### TEXTAUSZUG
BerlinÜber das sogenannte Studentenleben gibt es nicht wenige Klischees. Die meisten beschreiben das, was neben, nach und außerhalb der Hörsäle stattfindet. In den Geisteswissenschaften wird in der WG-Küche bei einem Glas billigem Rotwein bis in die späte Nacht über Marx, Butler und Foucault gestritten. Die Ingenieure betrinken sich auf Chartmusik, die IT-ler verkriechen sich zum gemeinsamen Coden in irgendwelche Keller, in der Architektur verkünstelt man sich rund um die Uhr an wichtigen Projekten und nicht zuletzt an sich selbst. Sie mögen zutreffen oder nicht – was diese Vorstellungen aber verraten, ist, dass ein erheblicher Teil des Studiums darin besteht, an der eigenen Identität, einem Zugehörigkeitsgefühl und einer geistigen Verortung in der fachlichen Gemeinschaft zu arbeiten.

Dazu gehört die studentische Selbstorganisierung oder das Engagement in Hochschulgruppen genauso wie Mensa-Gespräche, Lerngruppen in der Bibliothek, Partys und Kneipenabende. Ein wichtiger Ausgangspunkt dafür ist das physische Zusammenkommen auf dem Campus. Unter pandemischen Bedingungen? So gut wie unmöglich. Im Frühjahr wurden Lehre, Verwaltung und Beratung über Nacht fast vollständig digitalisiert und der analoge Begegnungsraum Campus verschwand.

### VORLIEGENDE EINTRÄGE

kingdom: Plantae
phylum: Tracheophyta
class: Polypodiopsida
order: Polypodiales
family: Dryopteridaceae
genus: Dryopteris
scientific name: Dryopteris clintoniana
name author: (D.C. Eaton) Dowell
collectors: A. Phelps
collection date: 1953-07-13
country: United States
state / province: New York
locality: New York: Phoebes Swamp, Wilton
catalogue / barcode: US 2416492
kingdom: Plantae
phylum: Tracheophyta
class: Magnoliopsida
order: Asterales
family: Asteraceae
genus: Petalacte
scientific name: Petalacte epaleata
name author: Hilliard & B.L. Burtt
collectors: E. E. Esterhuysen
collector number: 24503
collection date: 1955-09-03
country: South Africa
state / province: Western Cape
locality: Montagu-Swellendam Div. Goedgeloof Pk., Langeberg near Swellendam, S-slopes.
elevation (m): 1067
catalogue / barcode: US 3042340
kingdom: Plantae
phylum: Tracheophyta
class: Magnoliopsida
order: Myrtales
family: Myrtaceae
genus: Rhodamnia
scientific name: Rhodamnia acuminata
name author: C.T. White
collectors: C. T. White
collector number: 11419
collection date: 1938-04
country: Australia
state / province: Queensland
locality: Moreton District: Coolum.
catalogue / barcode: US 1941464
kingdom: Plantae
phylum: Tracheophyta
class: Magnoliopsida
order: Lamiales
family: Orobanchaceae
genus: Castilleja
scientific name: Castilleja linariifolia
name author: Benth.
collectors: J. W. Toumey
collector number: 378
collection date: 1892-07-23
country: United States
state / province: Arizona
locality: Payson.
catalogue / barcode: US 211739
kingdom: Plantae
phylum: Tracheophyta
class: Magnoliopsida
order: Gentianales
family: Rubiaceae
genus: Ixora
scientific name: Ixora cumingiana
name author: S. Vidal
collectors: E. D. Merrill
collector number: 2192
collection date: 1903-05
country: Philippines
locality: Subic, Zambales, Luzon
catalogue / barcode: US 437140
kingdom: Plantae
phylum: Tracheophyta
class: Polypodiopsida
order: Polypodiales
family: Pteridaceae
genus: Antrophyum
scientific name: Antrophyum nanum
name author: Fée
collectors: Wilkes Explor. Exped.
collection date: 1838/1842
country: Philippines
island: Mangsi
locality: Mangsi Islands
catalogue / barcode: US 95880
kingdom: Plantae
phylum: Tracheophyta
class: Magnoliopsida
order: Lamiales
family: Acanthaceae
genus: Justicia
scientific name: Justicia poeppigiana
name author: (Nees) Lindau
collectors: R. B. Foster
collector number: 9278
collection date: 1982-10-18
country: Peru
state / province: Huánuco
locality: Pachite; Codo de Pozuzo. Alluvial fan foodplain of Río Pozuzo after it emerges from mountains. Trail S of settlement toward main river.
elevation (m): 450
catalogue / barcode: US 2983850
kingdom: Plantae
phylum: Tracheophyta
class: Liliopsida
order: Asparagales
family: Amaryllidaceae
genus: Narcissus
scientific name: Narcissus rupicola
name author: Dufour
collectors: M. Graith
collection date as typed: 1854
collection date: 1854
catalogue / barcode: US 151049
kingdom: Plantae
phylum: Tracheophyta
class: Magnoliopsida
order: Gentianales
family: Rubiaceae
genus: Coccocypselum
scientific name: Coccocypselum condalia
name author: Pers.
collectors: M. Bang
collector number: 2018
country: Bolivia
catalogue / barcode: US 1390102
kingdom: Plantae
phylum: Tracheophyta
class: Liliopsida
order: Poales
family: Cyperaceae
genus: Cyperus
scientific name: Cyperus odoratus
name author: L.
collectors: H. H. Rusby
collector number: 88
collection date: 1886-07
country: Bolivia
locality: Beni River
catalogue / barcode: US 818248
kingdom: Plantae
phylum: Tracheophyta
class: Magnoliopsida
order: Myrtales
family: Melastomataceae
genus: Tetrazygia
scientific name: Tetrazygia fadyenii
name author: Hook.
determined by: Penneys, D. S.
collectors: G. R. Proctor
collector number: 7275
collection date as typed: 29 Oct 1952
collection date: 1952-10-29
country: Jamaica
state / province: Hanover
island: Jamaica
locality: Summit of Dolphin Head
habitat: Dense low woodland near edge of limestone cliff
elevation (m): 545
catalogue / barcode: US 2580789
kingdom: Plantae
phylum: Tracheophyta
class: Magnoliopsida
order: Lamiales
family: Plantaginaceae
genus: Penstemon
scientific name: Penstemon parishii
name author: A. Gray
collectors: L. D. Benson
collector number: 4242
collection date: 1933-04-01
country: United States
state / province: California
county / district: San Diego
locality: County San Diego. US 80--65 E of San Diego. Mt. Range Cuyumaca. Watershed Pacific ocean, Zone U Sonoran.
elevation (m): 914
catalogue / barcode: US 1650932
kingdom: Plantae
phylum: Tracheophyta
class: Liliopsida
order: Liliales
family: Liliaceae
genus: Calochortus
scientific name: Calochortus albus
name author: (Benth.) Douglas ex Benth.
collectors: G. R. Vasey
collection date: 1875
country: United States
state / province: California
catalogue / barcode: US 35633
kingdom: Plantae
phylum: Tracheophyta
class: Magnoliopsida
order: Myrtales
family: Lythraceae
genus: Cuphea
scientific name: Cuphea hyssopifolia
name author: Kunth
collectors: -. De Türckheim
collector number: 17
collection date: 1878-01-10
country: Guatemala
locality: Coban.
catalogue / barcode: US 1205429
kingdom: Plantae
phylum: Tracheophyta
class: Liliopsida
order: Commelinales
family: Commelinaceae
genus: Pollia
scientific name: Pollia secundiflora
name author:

### AUFGABENSTELLUNG
Was wurde laut dem Textauszug im Frühjahr über Nacht fast vollständig digitalisiert?

### ERGEBNIS
Lehre, Verwaltung und Beratung.